_Aim_:
Answer these questions from the account of Clinton's visit to Ballybunion below.
(a) How old is the caddie who carried Clinton's clubs?
(b) Who made the sculpture that Clinton praised?
(c) How long after arriving did Clinton leave the village?

Mike Scanlon, 55, is the veteran caddie at Ballybunion who carried Clinton’s clubs that day. “He’s a fine striker of the ball but hasn’t really got a short game,” the caddie says of the president. Scanlon also claims that there were no presidential mulligans. “He has a reputation for dropping balls, but none of us were going to say anything,” says Scanlon.
Behind the scenes, however, things were not nearly so calm. During the round, a member of Clinton’s staff was made aware of the waiting throngs in town and broke the news to the president. Ever the politician and no doubt encouraged by the generally fond reception he was getting in Ireland, Clinton changed his schedule. “I truly had no idea until then,” the president wrote to T&L Golf of the news, “and decided to visit the village after the game.”
Late in the afternoon, Clinton’s motorcade finally pulled into Ballybunion. “There must have been hundreds of people there to greet me,” he recalled. “I was so incredibly touched by their warmth and support.” Gamely, he posed for photographs by the statue, which, especially in its plaster-of-paris-and-boot-polish state, bore only the slightest resemblance to the leader of the free world. Clinton praised it nonetheless. “I could not believe how wonderful the exquisite sculpture by Cork artist Sean McCarthy was,” he gushed to T&L Golf. “I was just delighted with it.”
The people of Ballybunion were thrilled. According to Quilter, one elderly woman fainted after her presidential handshake. Quilter himself spent the afternoon sequestered in a nearby bar, cackling and crowing– but when he went outside to view his triumph, he couldn’t get anywhere near the man. “The street was so mobbed, I just went back inside to watch it on television,” he says. Fifty-five minutes after he’d arrived, Clinton went the way of most American golfers–out of town–and the statue was quickly removed before it had a chance to disintegrate.
Three years have passed since Clinton’s fairy tale visit to Ballybunion, and, alas, not much has changed. The golf course continues to thrive but not so the village–most visitors still skip town from the eighteenth green. “Before Clinton came, we were told that Ballybunion wouldn’t be able to hold the tourists,” grouses one local woman, “but it’s worse that business has gotten.”

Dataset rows
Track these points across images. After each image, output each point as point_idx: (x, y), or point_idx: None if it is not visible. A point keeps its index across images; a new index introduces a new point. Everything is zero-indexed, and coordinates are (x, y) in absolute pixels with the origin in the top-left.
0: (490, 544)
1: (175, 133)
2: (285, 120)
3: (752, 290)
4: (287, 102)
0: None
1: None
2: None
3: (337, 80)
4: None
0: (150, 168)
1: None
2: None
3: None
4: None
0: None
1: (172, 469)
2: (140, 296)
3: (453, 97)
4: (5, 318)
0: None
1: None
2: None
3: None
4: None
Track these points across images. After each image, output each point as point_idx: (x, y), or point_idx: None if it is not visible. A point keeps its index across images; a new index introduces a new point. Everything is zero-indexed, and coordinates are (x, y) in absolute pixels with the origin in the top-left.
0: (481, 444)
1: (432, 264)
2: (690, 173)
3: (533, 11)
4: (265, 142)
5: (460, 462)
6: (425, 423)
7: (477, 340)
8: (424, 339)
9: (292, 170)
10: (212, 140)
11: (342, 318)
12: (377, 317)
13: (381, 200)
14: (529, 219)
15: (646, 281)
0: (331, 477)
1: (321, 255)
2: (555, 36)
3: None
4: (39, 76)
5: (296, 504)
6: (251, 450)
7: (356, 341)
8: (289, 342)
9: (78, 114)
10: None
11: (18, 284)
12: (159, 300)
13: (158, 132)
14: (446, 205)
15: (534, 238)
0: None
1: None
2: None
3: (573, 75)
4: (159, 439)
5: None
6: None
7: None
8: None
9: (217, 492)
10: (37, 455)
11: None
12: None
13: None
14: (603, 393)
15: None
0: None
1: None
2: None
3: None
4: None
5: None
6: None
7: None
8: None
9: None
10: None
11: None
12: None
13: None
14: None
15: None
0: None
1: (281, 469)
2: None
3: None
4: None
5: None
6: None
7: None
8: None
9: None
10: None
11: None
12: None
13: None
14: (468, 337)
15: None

_Reply_:
(a) 55
(b) Cork artist Sean McCarthy
(c) Fifty-five minutes